#### Excerpted text

    When I first started there, of course I had no vacation time, but, I needed/wanted some time off. So I planned it out accordingly. It was UNPAID time off (2 days)after Memorial Day (which happened to be a 5 week pay month which of course helped) and then again in October (again UNPAID for 3 days in a 5 week pay period) you'd have thought I was getting away with something. @@

    And I have noticed that if/when I take a sick day (it has been ONE day in 2015 and ONE day in 2016 due to a very bad migraine each time) that they immediately need a day off too. @@

    I like to call it "tit for tat"

    Who does that???

  5. rob62521 Says:

    Yowza! What a way to end the week. Sure hope you get it sorted out and no hard feelings.

  6. Thrifty Ray Says:

    Long service leave sounds wonderful! I have never heard of it before- but yay for Australia for doing that for its working class!

    I agree with the others that you shouldnt react to an outburst. Likely, C is having issues other than what caused her reaction and she should take it up with the boss. If you are getting your work done, as an exempt (salary) employee, you shouldnt have to watch the clock- nor should your coworkers.

#### Exercise directions
Carry on the reader comments about taking time off work from their last sentence, keeping the same informal commenting style.

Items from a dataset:

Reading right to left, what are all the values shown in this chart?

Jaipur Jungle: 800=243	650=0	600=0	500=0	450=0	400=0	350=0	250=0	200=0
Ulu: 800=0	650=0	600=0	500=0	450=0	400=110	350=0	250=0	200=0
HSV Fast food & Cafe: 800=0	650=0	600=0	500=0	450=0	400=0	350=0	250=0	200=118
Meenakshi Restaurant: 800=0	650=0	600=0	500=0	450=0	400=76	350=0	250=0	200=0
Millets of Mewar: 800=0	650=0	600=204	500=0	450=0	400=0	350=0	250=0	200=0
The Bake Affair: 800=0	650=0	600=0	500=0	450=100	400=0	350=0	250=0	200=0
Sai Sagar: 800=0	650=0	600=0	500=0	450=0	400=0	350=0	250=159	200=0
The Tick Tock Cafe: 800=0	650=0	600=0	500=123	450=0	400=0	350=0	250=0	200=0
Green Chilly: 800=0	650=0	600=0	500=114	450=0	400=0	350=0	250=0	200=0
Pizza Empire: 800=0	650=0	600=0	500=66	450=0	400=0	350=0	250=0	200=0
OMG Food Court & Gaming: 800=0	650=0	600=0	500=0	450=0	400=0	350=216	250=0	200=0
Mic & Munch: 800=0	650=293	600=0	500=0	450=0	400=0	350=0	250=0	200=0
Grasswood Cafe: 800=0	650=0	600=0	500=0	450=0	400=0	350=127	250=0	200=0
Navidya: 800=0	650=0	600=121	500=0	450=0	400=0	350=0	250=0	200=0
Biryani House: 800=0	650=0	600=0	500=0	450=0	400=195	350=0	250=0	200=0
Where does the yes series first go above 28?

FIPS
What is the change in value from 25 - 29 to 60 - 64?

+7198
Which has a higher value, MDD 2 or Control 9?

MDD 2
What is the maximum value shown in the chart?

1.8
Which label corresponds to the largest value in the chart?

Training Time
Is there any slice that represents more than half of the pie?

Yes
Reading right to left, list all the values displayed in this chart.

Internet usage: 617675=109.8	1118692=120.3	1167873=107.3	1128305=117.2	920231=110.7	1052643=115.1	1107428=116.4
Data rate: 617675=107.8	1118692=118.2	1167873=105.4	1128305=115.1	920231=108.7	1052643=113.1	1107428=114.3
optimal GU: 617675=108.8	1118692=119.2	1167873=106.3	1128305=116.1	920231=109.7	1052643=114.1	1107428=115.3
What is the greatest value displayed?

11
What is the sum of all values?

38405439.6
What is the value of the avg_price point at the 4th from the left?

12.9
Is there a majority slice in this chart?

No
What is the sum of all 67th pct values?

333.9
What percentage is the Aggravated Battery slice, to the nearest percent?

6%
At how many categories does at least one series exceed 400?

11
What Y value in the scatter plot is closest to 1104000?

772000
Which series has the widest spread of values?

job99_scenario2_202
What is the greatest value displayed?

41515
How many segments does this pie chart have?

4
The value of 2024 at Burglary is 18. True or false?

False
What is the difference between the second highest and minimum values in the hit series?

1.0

#### Answer to this task
  7. VS_ozgirl Says:

    Thanks so much everyone for your responses, it's much appreciated Smile.

    Alice4now and Thrifty Ray it turns out you were on the right track - I found out today C is having a hard time with personal issues, luckily it's temporary, but in light of that, I didn't act any further. Sounds like she's dealing with enough right now and doesn't need any more problems.

    Fern you made a good point that my boss probably does find it all to be a wash really. I did start privately logging my time starting today because of time consuming things to do with the cat (like needing to take a big chunk of the Friday for example) because I want to ensure everything's pretty even.

    Kaycee it's so nice to hear of someone going through the same things I do! Generally I'm pretty lucky that everyone can fit in their leave but occasionally there's a bit of resentment that flares up like last week. Today it was pretty much all ok though.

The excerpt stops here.